Section 6 | RL’s Long-Term Computational Efficiency
In this section, I want to dig a bit deeper into why RL-trained agents can be so efficient once trained, using a simple analysis:
- RL agents require significant exploration during the training phase. If we denote the number of interactions with the environment as T and the number of states and actions as S and A, respectively, the cost of training is often proportional to T × S × A. However, this cost occurs primarily during training.
- Once trained, an RL agent’s policy function is a mapping from states to actions. If we denote the size of the policy as P, the inference cost is proportional to O(P), which can be significantly smaller than the O(n) inference cost of a traditional model like GPT-4, where n is the number of parameters (in the range of billions for large models).
- The key efficiency gain with RL is that the policy learned by the agent doesn’t require constant recalculation of all parameters at inference time. Instead, it uses its learned policy to make decisions directly, making it more scalable and adaptable to new environments without the need for retraining or massive inference costs.
Thus, while the up-front cost of training an RL agent may be significant, the long-term gains in efficiency, both in terms of compute and scalability, make it an attractive approach for tasks that require adaptability and generalization.

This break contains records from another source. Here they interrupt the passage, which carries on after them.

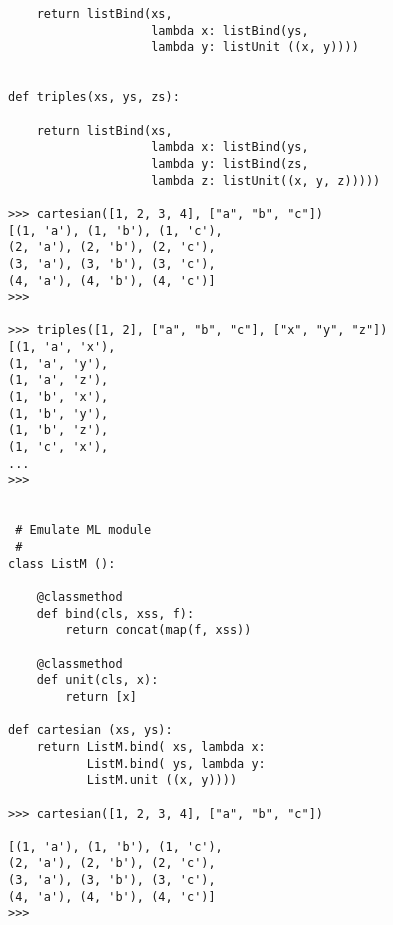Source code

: \documentclass[11pt]{article}
\begin{document}
\begin{enumerate}
\begin{verbatim}
    return listBind(xs,
                    lambda x: listBind(ys,
                    lambda y: listUnit ((x, y))))


def triples(xs, ys, zs):

    return listBind(xs,
                    lambda x: listBind(ys,
                    lambda y: listBind(zs,
                    lambda z: listUnit((x, y, z)))))

>>> cartesian([1, 2, 3, 4], ["a", "b", "c"])
[(1, 'a'), (1, 'b'), (1, 'c'), 
(2, 'a'), (2, 'b'), (2, 'c'), 
(3, 'a'), (3, 'b'), (3, 'c'), 
(4, 'a'), (4, 'b'), (4, 'c')]
>>> 

>>> triples([1, 2], ["a", "b", "c"], ["x", "y", "z"])
[(1, 'a', 'x'), 
(1, 'a', 'y'), 
(1, 'a', 'z'), 
(1, 'b', 'x'), 
(1, 'b', 'y'), 
(1, 'b', 'z'), 
(1, 'c', 'x'), 
...
>>> 


 # Emulate ML module 
 #
class ListM ():

    @classmethod
    def bind(cls, xss, f):
        return concat(map(f, xss))

    @classmethod
    def unit(cls, x):
        return [x]

def cartesian (xs, ys):
    return ListM.bind( xs, lambda x:
           ListM.bind( ys, lambda y:
           ListM.unit ((x, y))))

>>> cartesian([1, 2, 3, 4], ["a", "b", "c"])

[(1, 'a'), (1, 'b'), (1, 'c'), 
(2, 'a'), (2, 'b'), (2, 'c'), 
(3, 'a'), (3, 'b'), (3, 'c'), 
(4, 'a'), (4, 'b'), (4, 'c')]
>>>
\end{verbatim}
\end{enumerate}
\end{document}

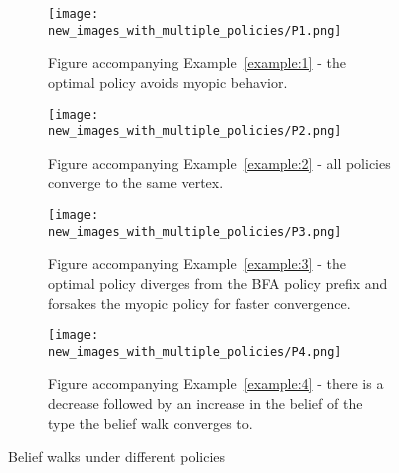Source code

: \begin{figure}
\centering
\begin{subfigure}{0.45\textwidth}
    \texttt{[image: new\_images\_with\_multiple\_policies/P1.png]}
    \caption{Figure accompanying Example~\ref{example:1} - the optimal policy avoids myopic behavior.}
    \label{fig:belief-walk1}
\end{subfigure}
\hfill
\begin{subfigure}{0.45\textwidth}
    \texttt{[image: new\_images\_with\_multiple\_policies/P2.png]}
    \caption{Figure accompanying Example~\ref{example:2} - all policies converge to the same vertex.}
    \label{fig:belief-walk2}
\end{subfigure}

\vspace{1em}

\begin{subfigure}{0.45\textwidth}
    \texttt{[image: new\_images\_with\_multiple\_policies/P3.png]}
    \caption{Figure accompanying Example~\ref{example:3} - the optimal policy diverges from the BFA policy prefix and forsakes the myopic policy for faster convergence.}
    \label{fig:belief-walk3}
\end{subfigure}
\hfill
\begin{subfigure}{0.45\textwidth}
    \texttt{[image: new\_images\_with\_multiple\_policies/P4.png]}
    \caption{Figure accompanying Example~\ref{example:4} - there is a decrease followed by an increase in the belief of the type the belief walk converges to.}
    \label{fig:belief-walk4}
\end{subfigure}
\caption{Belief walks under different policies}
\label{fig:belief-walks}
\end{figure}

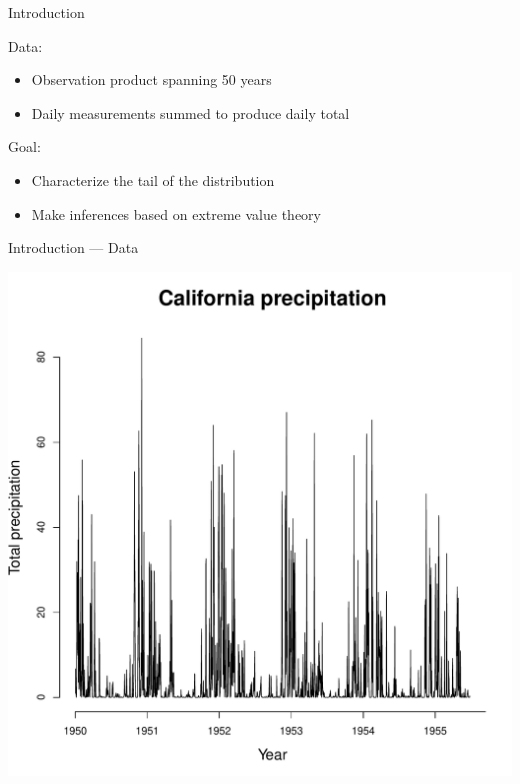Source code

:\documentclass[mathserif, 11pt, t]{beamer}
\begin{document}

\begin{frame}{Introduction}

Data:
\begin{itemize}[label=$\cdot$]
\item Observation product spanning 50 years
\item Daily measurements summed to produce daily total
\end{itemize}
\bigskip

Goal:
\begin{itemize}[label=$\cdot$]
\item Characterize the tail of the distribution
\item Make inferences based on extreme value theory
\end{itemize}
\end{frame}

\begin{frame}{Introduction --- Data}
\begin{center}
\includegraphics[scale=0.30]{../figs/data.pdf}
\end{center}
\end{frame}
\end{document}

This mirrors the brain’s own efficiency once it has learned a task.
Section 7 | Smarter Approaches to AGI
As AI researchers, we are at a crossroads. The current strategy of building ever-larger models and throwing more compute at the problem has led to impressive advancements, but it’s not a sustainable path to AGI. We need to start thinking about intelligence in a more scalable and efficient way, and reinforcement learning offers a promising avenue.
RL’s ability to learn from experience, combined with narrow AI models that act as guides, presents a more human-like path to intelligence. The human brain, after all, doesn’t rely on brute force but rather learns through interaction and adapts over time. Similarly, RL agents, once trained, can adapt to tasks with far lower computational requirements than the large, static models we currently rely on.
AGI won’t come from more GPUs or larger data centers; it will come from creating systems that can learn, adapt, and generalize with fewer resources. That’s the real challenge, and opportunity, before us.